To do this, you will need to upload:
- A clear copy of your passport or driver’s license
- A recent copy of a bank account statement or utility bill (dated within the last three months)
Before you can buy some oil shares, you will need to fund your investment account.
UK brokers often support the following payment methods:
- Debit Card
- Credit Card
- UK Bank Transfer
Step 3: Make Your Investment
The final stage of the process requires you to buy your chosen oil shares. There are many oil companies to invest in at UK stock brokers, but imagine you want to invest in BP.

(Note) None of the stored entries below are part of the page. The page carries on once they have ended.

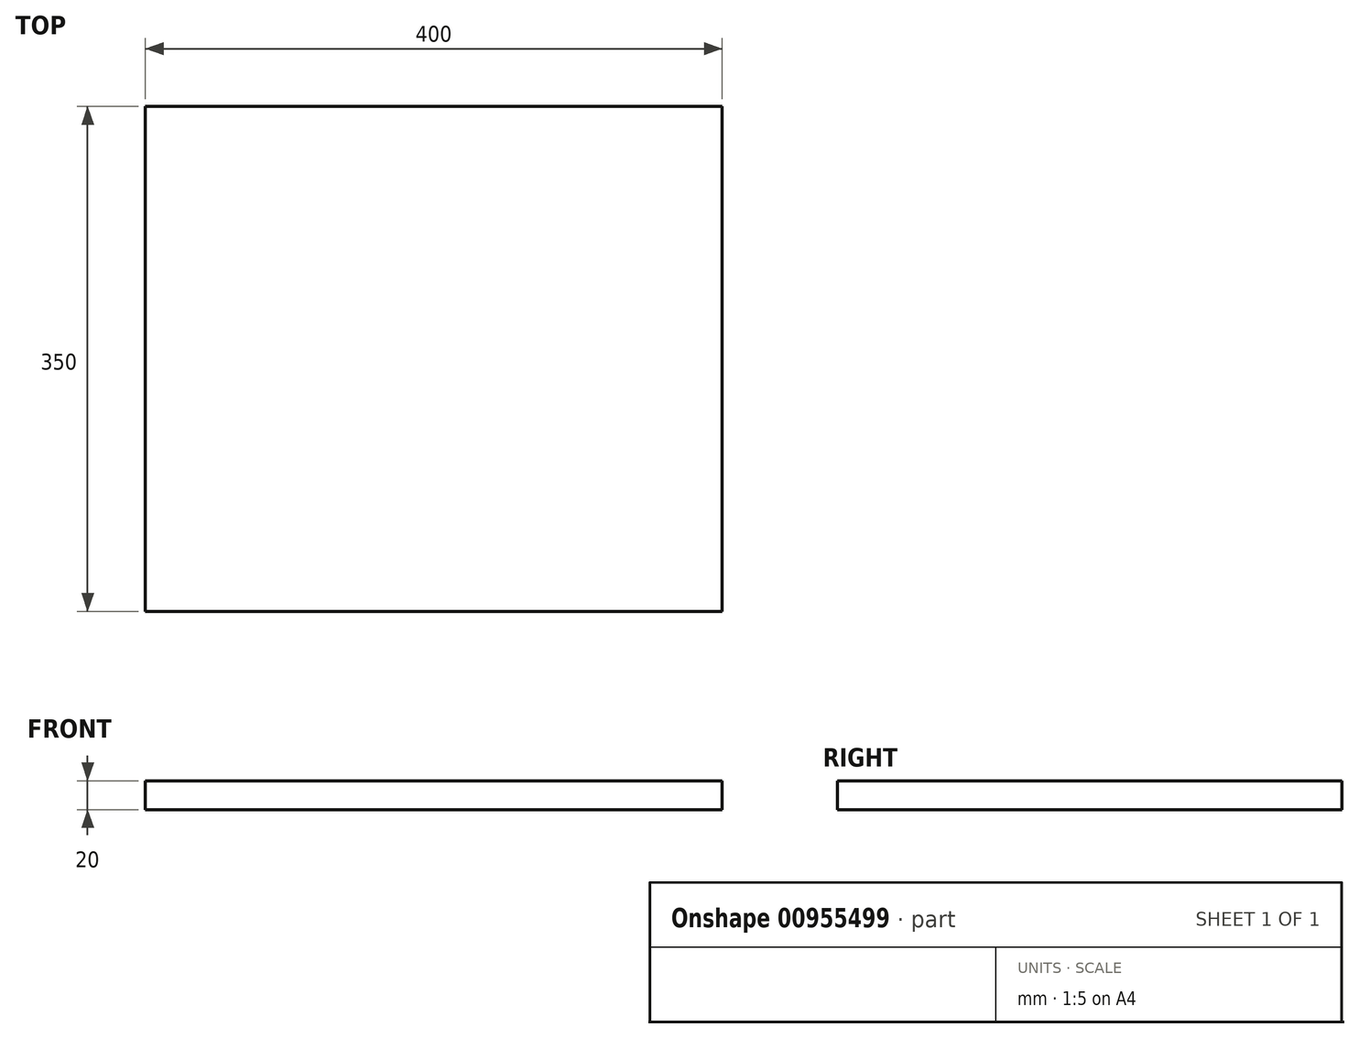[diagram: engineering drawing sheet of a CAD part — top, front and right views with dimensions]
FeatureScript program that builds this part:
annotation { "Feature Type Name" : "Feature", "Feature Type Description" : "" }
export const myFeature = defineFeature(function(context is Context, id is Id, definition is map)
    precondition{}
    {
        {
            var Q0;
            Q0=qCreatedBy(makeId("Top.planeOp"),FACE);
            var sketch = newSketch(context, id + "F0", { "sketchPlane" : qUnion([Q0])});
            skLineSegment(sketch, "E0", {"start": v(0, 0) * mm, "end": v(400, 0) * mm});
            skLineSegment(sketch, "E1", {"start": v(400, 0) * mm, "end": v(400, 350) * mm});
            skLineSegment(sketch, "E2", {"start": v(400, 350) * mm, "end": v(0, 350) * mm});
            skLineSegment(sketch, "E3", {"start": v(0, 350) * mm, "end": v(0, 0) * mm});
            skSolve(sketch);
        }
        {
            var Q0;
            Q0=makeQuery(id+"F0.imprint","IMPRINT",FACE,{"disambiguationData":[TD([[makeQuery(id+"F0.imprint","IMPRINT",EDGE,{"derivedFrom":sQuery(id+"F0.wireOp",EDGE,"E0")}),1.0]])]});
            extrude(context, id + "F1", {"entities" : qUnion([Q0]), "depth" : 20 * mm, "offsetDistance" : 25 * mm});
        }
    });
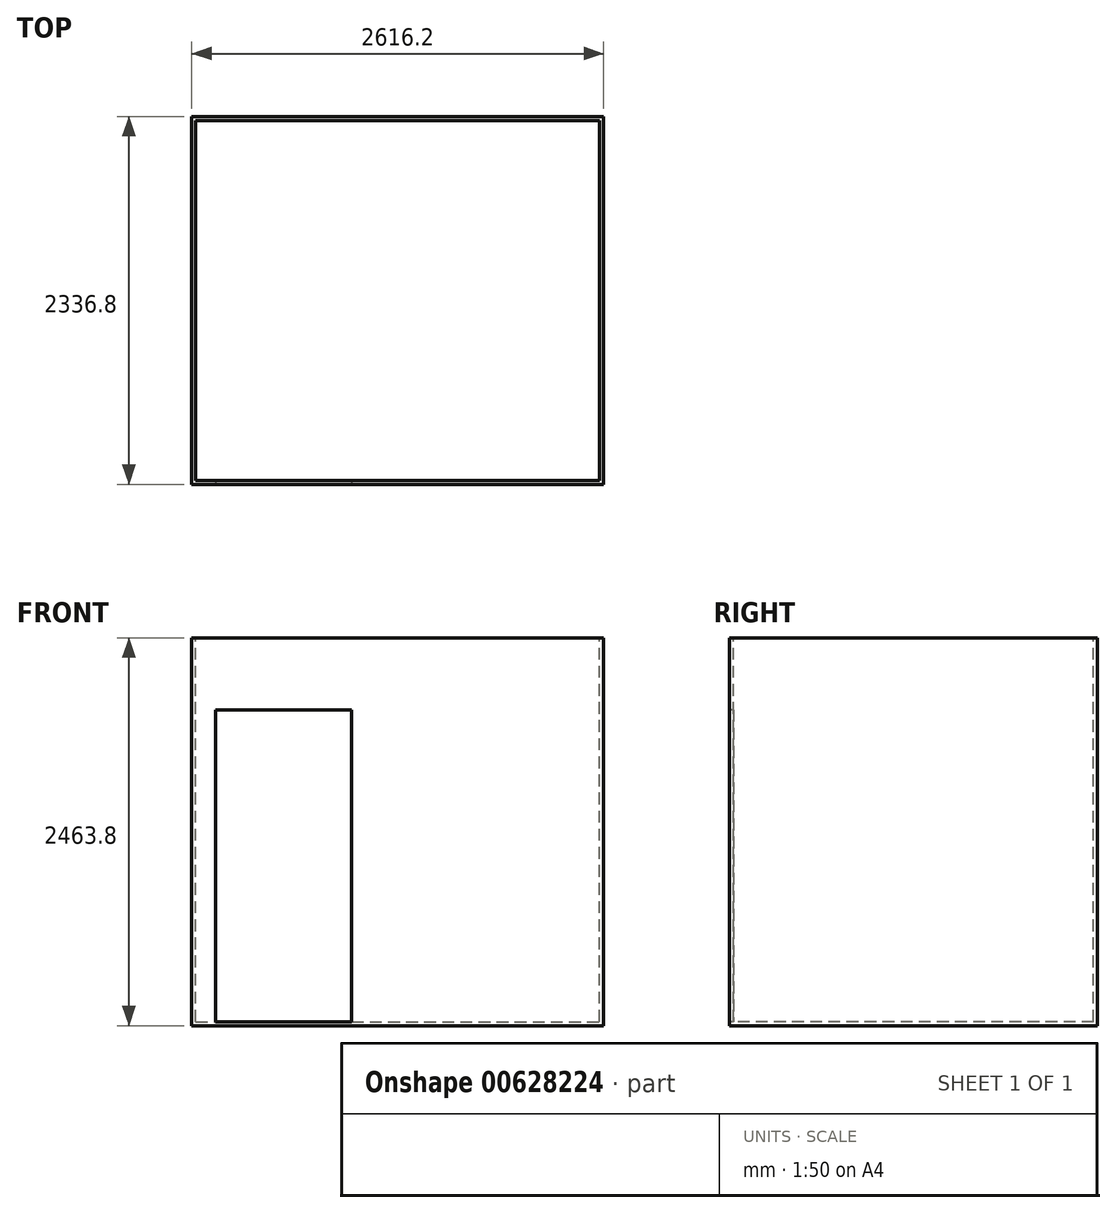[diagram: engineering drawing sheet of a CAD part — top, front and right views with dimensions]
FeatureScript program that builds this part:
annotation { "Feature Type Name" : "Feature", "Feature Type Description" : "" }
export const myFeature = defineFeature(function(context is Context, id is Id, definition is map)
    precondition{}
    {
        {
            var Q0;
            Q0=qCreatedBy(makeId("Front.planeOp"),FACE);
            var sketch = newSketch(context, id + "F0", { "sketchPlane" : qUnion([Q0])});
            skLineSegment(sketch, "E0.bottom", {"start": v(0, 0) * mm, "end": v(2616.2, 0) * mm});
            skLineSegment(sketch, "E0.top", {"start": v(0, 2463.8) * mm, "end": v(2616.2, 2463.8) * mm});
            skLineSegment(sketch, "E0.left", {"start": v(0, 0) * mm, "end": v(0, 2463.8) * mm});
            skLineSegment(sketch, "E0.right", {"start": v(2616.2, 0) * mm, "end": v(2616.2, 2463.8) * mm});
            skSolve(sketch);
        }
        {
            var Q0;
            Q0 = qSketchRegion(id + "F0", true);
            extrude(context, id + "F1", {"entities" : qUnion([Q0]), "depth" : 2336.8 * mm, "offsetDistance" : 25.4 * mm});
        }
        {
            var Q0;
            Q0=makeQuery(id+"F1.opExtrude","SWEPT_FACE",FACE,{"disambiguationData":[OSD([sQuery(id+"F0.wireOp",EDGE,"E0.top")])]});
            var sketch = newSketch(context, id + "F2", { "sketchPlane" : qUnion([Q0])});
            skLineSegment(sketch, "E1.bottom", {"start": v(25.4, -25.4) * mm, "end": v(2590.8, -25.4) * mm});
            skLineSegment(sketch, "E1.top", {"start": v(25.4, -2311.4) * mm, "end": v(2590.8, -2311.4) * mm});
            skLineSegment(sketch, "E1.left", {"start": v(25.4, -25.4) * mm, "end": v(25.4, -2311.4) * mm});
            skLineSegment(sketch, "E1.right", {"start": v(2590.8, -25.4) * mm, "end": v(2590.8, -2311.4) * mm});
            skSolve(sketch);
        }
        {
            var Q0;
            Q0 = qSketchRegion(id + "F2", true);
            extrude(context, id + "F3", {"entities" : qUnion([Q0]), "operationType" : NewBodyOperationType.REMOVE, "oppositeDirection" : true, "depth" : 2438.4 * mm, "offsetDistance" : 25.4 * mm});
        }
        {
            var Q0;
            Q0=makeQuery(id+"F1.opExtrude","CAP_FACE",FACE,{"disambiguationData":[OSD([sQuery(id+"F0.wireOp",EDGE,"E0.bottom"),sQuery(id+"F0.wireOp",EDGE,"E0.top"),sQuery(id+"F0.wireOp",EDGE,"E0.left"),sQuery(id+"F0.wireOp",EDGE,"E0.right")])],"isStart":false});
            var sketch = newSketch(context, id + "F4", { "sketchPlane" : qUnion([Q0])});
            skLineSegment(sketch, "E2.bottom", {"start": v(152.4, 2006.6) * mm, "end": v(1016, 2006.6) * mm});
            skLineSegment(sketch, "E2.top", {"start": v(152.4, 25.4) * mm, "end": v(1016, 25.4) * mm});
            skLineSegment(sketch, "E2.left", {"start": v(152.4, 2006.6) * mm, "end": v(152.4, 25.4) * mm});
            skLineSegment(sketch, "E2.right", {"start": v(1016, 2006.6) * mm, "end": v(1016, 25.4) * mm});
            skSolve(sketch);
        }
        {
            var Q0;
            Q0 = qSketchRegion(id + "F4", true);
            extrude(context, id + "F5", {"entities" : qUnion([Q0]), "operationType" : NewBodyOperationType.REMOVE, "oppositeDirection" : true, "depth" : 50.8 * mm, "offsetDistance" : 25.4 * mm});
        }
    });
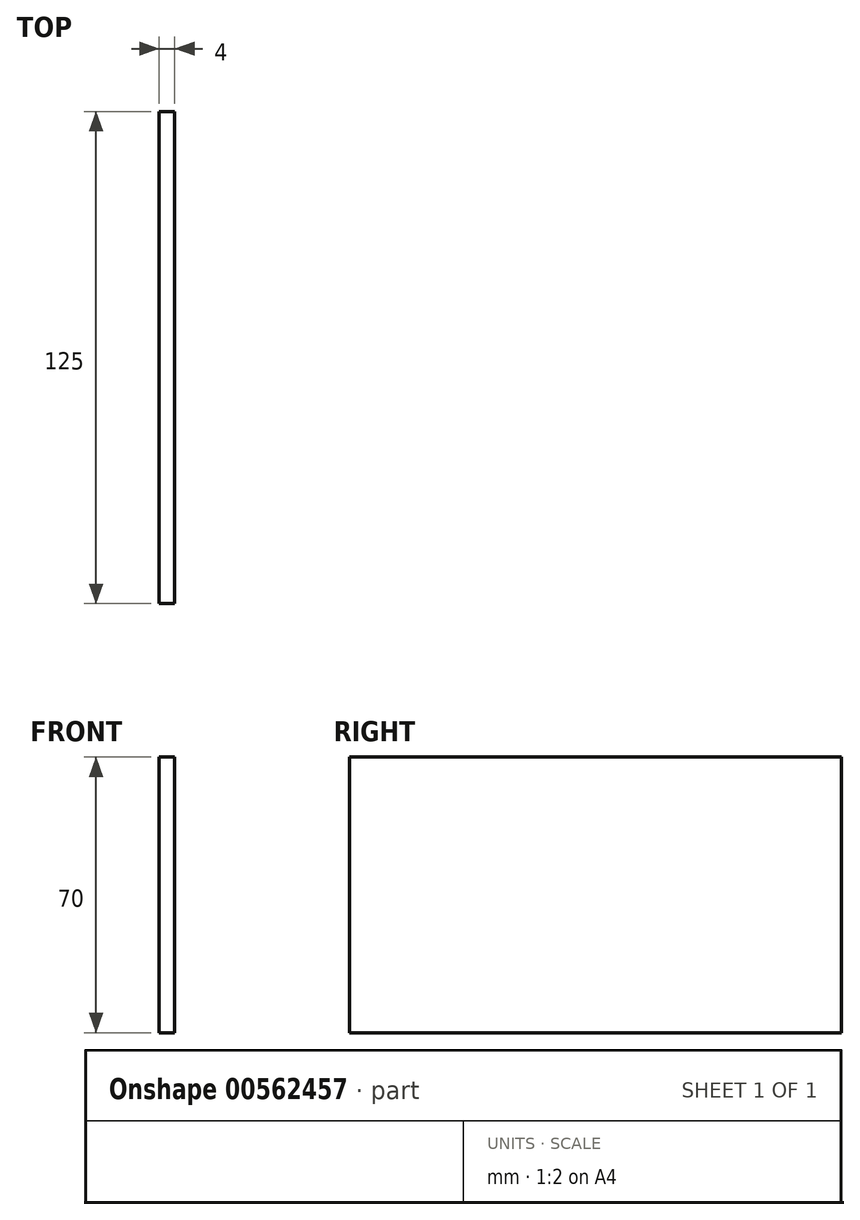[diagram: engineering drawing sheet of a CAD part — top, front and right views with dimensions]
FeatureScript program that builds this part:
annotation { "Feature Type Name" : "Feature", "Feature Type Description" : "" }
export const myFeature = defineFeature(function(context is Context, id is Id, definition is map)
    precondition{}
    {
        {
            var Q0;
            Q0=qCreatedBy(makeId("Right.planeOp"),FACE);
            var sketch = newSketch(context, id + "F0", { "sketchPlane" : qUnion([Q0])});
            skLineSegment(sketch, "E0.bottom", {"start": v(-62.5, 35) * mm, "end": v(62.5, 35) * mm});
            skLineSegment(sketch, "E0.top", {"start": v(-62.5, -35) * mm, "end": v(62.5, -35) * mm});
            skLineSegment(sketch, "E0.left", {"start": v(-62.5, 35) * mm, "end": v(-62.5, -35) * mm});
            skLineSegment(sketch, "E0.right", {"start": v(62.5, 35) * mm, "end": v(62.5, -35) * mm});
            skPoint(sketch, "E0.middle", {"position": v(0, 0) * mm});
            skSolve(sketch);
        }
        {
            var Q0;
            Q0=makeQuery(id+"F0.imprint","IMPRINT",FACE,{"disambiguationData":[TD([[makeQuery(id+"F0.imprint","IMPRINT",EDGE,{"derivedFrom":sQuery(id+"F0.wireOp",EDGE,"E0.bottom")}),-1.0]])]});
            extrude(context, id + "F1", {"entities" : qUnion([Q0]), "depth" : 4 * mm, "offsetDistance" : 25 * mm, "symmetric" : true});
        }
    });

As such, we enter ‘BP’ into the search box and click on the result that loads up. Next, click on the ‘Trade’ button.
Then, you will be shown an order box. You need to enter the amount of money that you wish to invest in your chosen shares.
To complete your investment – click on the ‘Open Trade’ button.
Note: You will instead need to click on the ‘Set Order’ button if you attempt to buy the shares outside of market hours, as per the respective stock exchange you are looking to target.
As the most sought-after commodity in the world, it makes sense that you have heaps of oil shares to choose from. But, it is crucial that you first understand how the industry works, not least because global oil prices will have a major say in the value of your investment. Many would argue that now is a good time to enter the market, as some of the largest oil companies in the world are a country-mile away from their pre-COV-19 levels.